— Exercise —
Could you write out every line of the entries below, keeping each character, break, and spacing unchanged?

— Data supplied —

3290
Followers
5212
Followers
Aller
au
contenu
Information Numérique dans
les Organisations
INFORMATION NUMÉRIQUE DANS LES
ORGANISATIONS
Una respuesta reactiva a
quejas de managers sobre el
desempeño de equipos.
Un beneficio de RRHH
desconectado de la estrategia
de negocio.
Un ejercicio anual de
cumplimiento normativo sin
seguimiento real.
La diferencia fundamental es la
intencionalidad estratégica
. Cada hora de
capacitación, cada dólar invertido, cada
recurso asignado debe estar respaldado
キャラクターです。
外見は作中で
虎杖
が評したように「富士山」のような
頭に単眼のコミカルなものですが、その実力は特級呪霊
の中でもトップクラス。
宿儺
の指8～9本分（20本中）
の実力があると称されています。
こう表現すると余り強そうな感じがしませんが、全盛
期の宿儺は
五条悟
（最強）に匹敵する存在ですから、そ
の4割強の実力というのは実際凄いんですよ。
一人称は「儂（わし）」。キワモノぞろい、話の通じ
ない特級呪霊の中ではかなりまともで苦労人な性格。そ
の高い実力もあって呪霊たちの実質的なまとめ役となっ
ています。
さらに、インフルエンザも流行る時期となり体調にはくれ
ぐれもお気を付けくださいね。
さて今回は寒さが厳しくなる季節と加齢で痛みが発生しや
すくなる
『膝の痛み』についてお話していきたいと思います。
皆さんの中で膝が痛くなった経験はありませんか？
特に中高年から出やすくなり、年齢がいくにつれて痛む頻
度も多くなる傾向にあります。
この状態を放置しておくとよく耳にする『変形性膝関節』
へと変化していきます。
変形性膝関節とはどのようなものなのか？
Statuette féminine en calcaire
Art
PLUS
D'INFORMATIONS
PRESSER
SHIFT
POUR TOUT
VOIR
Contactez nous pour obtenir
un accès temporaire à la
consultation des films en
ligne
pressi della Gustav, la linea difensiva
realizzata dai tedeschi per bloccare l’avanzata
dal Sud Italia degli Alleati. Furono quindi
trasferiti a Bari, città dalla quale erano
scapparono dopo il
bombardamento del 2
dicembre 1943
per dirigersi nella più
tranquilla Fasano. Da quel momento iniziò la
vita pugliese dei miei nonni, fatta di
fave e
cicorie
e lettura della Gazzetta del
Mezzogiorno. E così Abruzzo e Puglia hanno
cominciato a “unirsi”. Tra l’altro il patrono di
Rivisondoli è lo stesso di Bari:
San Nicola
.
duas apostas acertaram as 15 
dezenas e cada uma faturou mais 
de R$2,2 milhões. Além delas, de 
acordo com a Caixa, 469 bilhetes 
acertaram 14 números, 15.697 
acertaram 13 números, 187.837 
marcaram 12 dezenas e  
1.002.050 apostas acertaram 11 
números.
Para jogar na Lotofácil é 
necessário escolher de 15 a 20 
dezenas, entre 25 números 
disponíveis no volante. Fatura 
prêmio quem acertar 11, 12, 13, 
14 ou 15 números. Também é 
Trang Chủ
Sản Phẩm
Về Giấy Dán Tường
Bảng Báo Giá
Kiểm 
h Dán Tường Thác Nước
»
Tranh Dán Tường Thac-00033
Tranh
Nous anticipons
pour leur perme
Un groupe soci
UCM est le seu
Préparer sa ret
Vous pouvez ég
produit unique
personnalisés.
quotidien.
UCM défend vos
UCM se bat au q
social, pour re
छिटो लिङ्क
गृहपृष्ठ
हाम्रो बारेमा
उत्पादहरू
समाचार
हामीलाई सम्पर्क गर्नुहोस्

— Reply to the exercise —
3290
Followers
5212
Followers
Aller
au
contenu
Information Numérique dans
les Organisations
INFORMATION NUMÉRIQUE DANS LES
ORGANISATIONS
Una respuesta reactiva a
quejas de managers sobre el
desempeño de equipos.
Un beneficio de RRHH
desconectado de la estrategia
de negocio.
Un ejercicio anual de
cumplimiento normativo sin
seguimiento real.
La diferencia fundamental es la
intencionalidad estratégica
. Cada hora de
capacitación, cada dólar invertido, cada
recurso asignado debe estar respaldado
キャラクターです。
外見は作中で
虎杖
が評したように「富士山」のような
頭に単眼のコミカルなものですが、その実力は特級呪霊
の中でもトップクラス。
宿儺
の指8～9本分（20本中）
の実力があると称されています。
こう表現すると余り強そうな感じがしませんが、全盛
期の宿儺は
五条悟
（最強）に匹敵する存在ですから、そ
の4割強の実力というのは実際凄いんですよ。
一人称は「儂（わし）」。キワモノぞろい、話の通じ
ない特級呪霊の中ではかなりまともで苦労人な性格。そ
の高い実力もあって呪霊たちの実質的なまとめ役となっ
ています。
さらに、インフルエンザも流行る時期となり体調にはくれ
ぐれもお気を付けくださいね。
さて今回は寒さが厳しくなる季節と加齢で痛みが発生しや
すくなる
『膝の痛み』についてお話していきたいと思います。
皆さんの中で膝が痛くなった経験はありませんか？
特に中高年から出やすくなり、年齢がいくにつれて痛む頻
度も多くなる傾向にあります。
この状態を放置しておくとよく耳にする『変形性膝関節』
へと変化していきます。
変形性膝関節とはどのようなものなのか？
Statuette féminine en calcaire
Art
PLUS
D'INFORMATIONS
PRESSER
SHIFT
POUR TOUT
VOIR
Contactez nous pour obtenir
un accès temporaire à la
consultation des films en
ligne
pressi della Gustav, la linea difensiva
realizzata dai tedeschi per bloccare l’avanzata
dal Sud Italia degli Alleati. Furono quindi
trasferiti a Bari, città dalla quale erano
scapparono dopo il
bombardamento del 2
dicembre 1943
per dirigersi nella più
tranquilla Fasano. Da quel momento iniziò la
vita pugliese dei miei nonni, fatta di
fave e
cicorie
e lettura della Gazzetta del
Mezzogiorno. E così Abruzzo e Puglia hanno
cominciato a “unirsi”. Tra l’altro il patrono di
Rivisondoli è lo stesso di Bari:
San Nicola
.
duas apostas acertaram as 15 
dezenas e cada uma faturou mais 
de R$2,2 milhões. Além delas, de 
acordo com a Caixa, 469 bilhetes 
acertaram 14 números, 15.697 
acertaram 13 números, 187.837 
marcaram 12 dezenas e  
1.002.050 apostas acertaram 11 
números.
Para jogar na Lotofácil é 
necessário escolher de 15 a 20 
dezenas, entre 25 números 
disponíveis no volante. Fatura 
prêmio quem acertar 11, 12, 13, 
14 ou 15 números. Também é 
Trang Chủ
Sản Phẩm
Về Giấy Dán Tường
Bảng Báo Giá
Kiểm 
h Dán Tường Thác Nước
»
Tranh Dán Tường Thac-00033
Tranh
Nous anticipons
pour leur perme
Un groupe soci
UCM est le seu
Préparer sa ret
Vous pouvez ég
produit unique
personnalisés.
quotidien.
UCM défend vos
UCM se bat au q
social, pour re
छिटो लिङ्क
गृहपृष्ठ
हाम्रो बारेमा
उत्पादहरू
समाचार
हामीलाई सम्पर्क गर्नुहोस्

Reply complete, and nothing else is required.